Prof. Dr. Ümit Meriç, babasının Türkiye'de bir düşünce aristokrasisi yarattığını dile getirdi: "Cemil Meriç 12 eser kaleme aldı, 8 tane de tercümesi var. Yani Türk düşünce hayatına 20 eser hediye etmiştir. Bu cömertliği aslında gerçek bir mucize olarak kabul etmemiz gerekir. Çünkü gözleri 38 yaşında kör olmuş ve tercümeleri hariç bütün eserlerini gözlerini kaybettikten sonra kaleme almıştır. Dünya düşünce tarihinde ikinci bir örneği yok. Tek benzeri (Jorge Luis) Borges'tir. Borges, Cemil Meriç'ten daha ileri bir yaşta gözlerini kaybetmiştir ve ondan sonra Cemil Meriç kadar verimli olamamıştır. Bu açıdan bir insanın göz gibi en önemli uzvunu kaybettikten sonra dahi ne kadar önemli işler yapabileceğinin dünya çapındaki örneğidir." diye konuştu.
Ümit Meriç, usta yazarın kum saati teşbihine de işaret etti:
"Üstteki kum tanelerinin her biri, bize hediye edilmiş günler. Taneler, ince belden akıp düştükten sonra mutlaka bir anlam kazanmalı, bir değere kavuşmalı. Cemil Meriç'in her günü, eserinin bir sayfasında mündemiçtir. Hiçbir gününü değil, görmediği halde bir dakikasını boş geçirmeyen bir insandır. Ağzından en çok çıkan söz 'Oku evladım' ve arkasından 'Yaz evladım' olmuştur. Onu bir insanlık kahramanı olarak değerlendirmemiz bu açıdan çok önemli. Hepimize, bütün beşeriyete vereceği bir mesaj var. Bunu hiç unutmadan her nefesimizi alıp vermemiz gerekiyor."

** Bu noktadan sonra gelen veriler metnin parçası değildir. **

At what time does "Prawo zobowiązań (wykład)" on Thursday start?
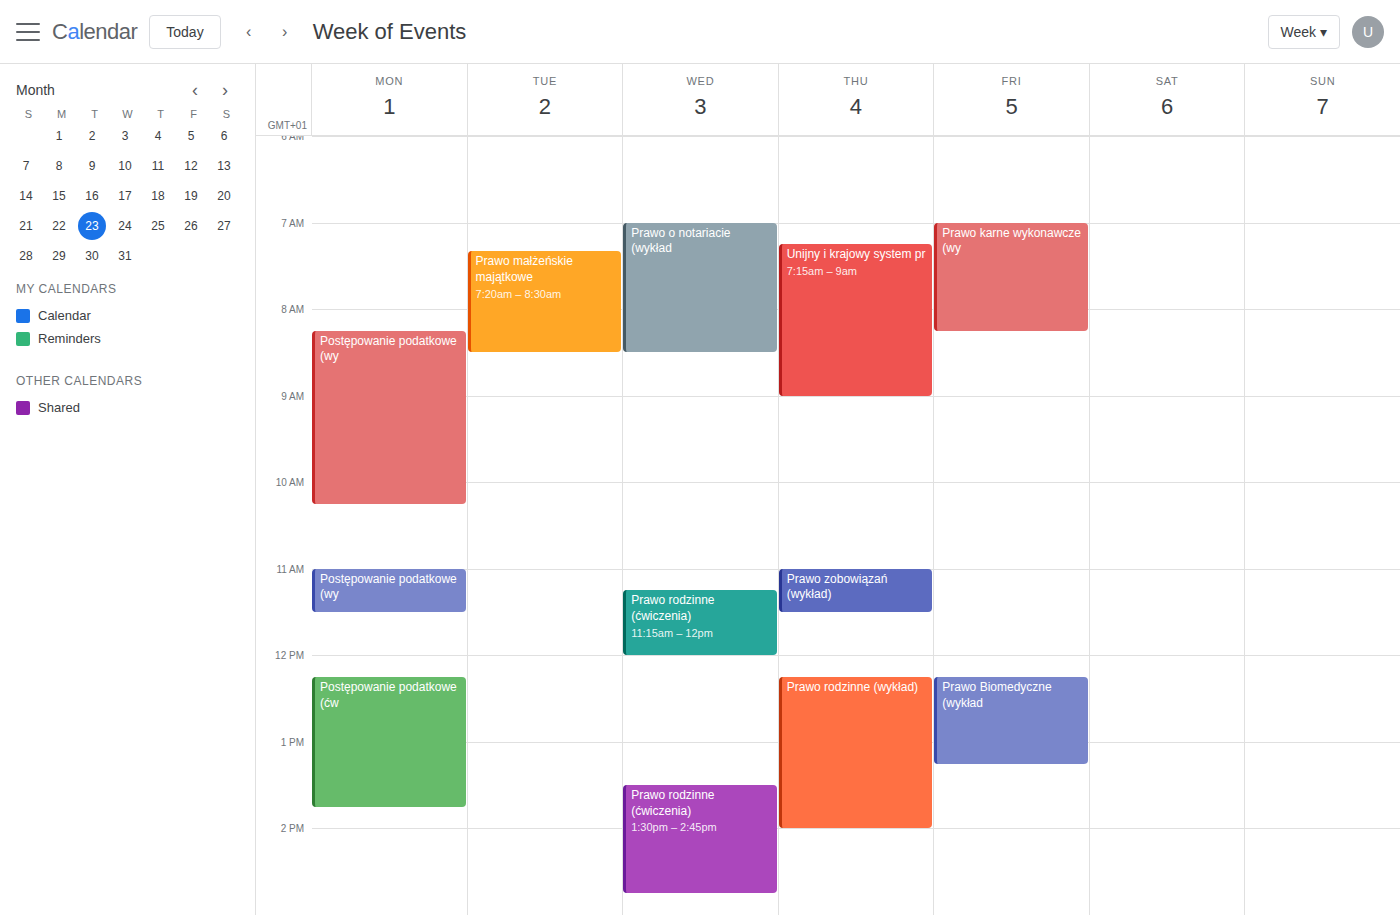
11:00 AM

Ümit Meriç, babasının çocukluğunu ve gençliğini savaş yıllarında yaşadığına dikkati çekti: "Kut'ül Amere'nin olduğu yıl doğmuştur ve Birinci Dünya Savaşı devam etmekte, son demlerini yaşamaktadır. Bir savaş sonrası çocuğudur. İkinci Dünya Savaşı'nı Türkiye'nin yaşadığı bütün mahrumiyetlerle birlikte yaşamıştır. Özellikle 1968'den sonra dış savaşın yerini alan bir iç savaş söz konusu olmuştur Türkiye'de. Bunun da en acı günlerini Cemil Meriç öğrencilerinden gelen haberlerle yaşamıştır çünkü sokaklarda dövüşenler onun okuru olan genç okuyuculardır." dedi.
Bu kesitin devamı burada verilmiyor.